How to complete this task: Across all the records below, count the lines that hold "retinal". State only that figure.

*** Block opens ***

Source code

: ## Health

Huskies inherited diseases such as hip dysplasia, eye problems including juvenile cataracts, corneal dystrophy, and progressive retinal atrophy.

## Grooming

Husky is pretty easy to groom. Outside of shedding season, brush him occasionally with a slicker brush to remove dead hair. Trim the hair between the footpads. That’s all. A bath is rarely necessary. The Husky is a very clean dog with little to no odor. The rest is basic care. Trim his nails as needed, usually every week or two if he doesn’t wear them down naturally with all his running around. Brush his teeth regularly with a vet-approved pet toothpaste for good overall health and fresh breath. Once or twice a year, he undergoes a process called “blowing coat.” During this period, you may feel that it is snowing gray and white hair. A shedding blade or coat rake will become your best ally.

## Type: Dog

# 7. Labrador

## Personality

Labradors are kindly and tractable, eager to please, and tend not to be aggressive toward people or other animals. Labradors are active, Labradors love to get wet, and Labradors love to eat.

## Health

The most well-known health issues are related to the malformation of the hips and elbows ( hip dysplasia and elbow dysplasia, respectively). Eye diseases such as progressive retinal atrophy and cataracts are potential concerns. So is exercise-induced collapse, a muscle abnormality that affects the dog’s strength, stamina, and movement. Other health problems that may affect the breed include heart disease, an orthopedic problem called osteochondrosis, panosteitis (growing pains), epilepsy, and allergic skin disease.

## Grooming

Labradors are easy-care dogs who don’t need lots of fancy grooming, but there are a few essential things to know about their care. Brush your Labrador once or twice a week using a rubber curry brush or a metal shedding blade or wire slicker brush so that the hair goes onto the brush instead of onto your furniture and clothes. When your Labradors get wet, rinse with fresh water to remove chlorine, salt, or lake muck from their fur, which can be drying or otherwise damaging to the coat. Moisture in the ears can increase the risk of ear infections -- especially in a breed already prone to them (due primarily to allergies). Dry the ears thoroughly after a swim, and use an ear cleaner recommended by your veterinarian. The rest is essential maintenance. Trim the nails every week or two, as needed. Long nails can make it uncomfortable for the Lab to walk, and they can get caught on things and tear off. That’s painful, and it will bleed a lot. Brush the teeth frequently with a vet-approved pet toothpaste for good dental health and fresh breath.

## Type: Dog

*** Block closes ***

Problem solution: 2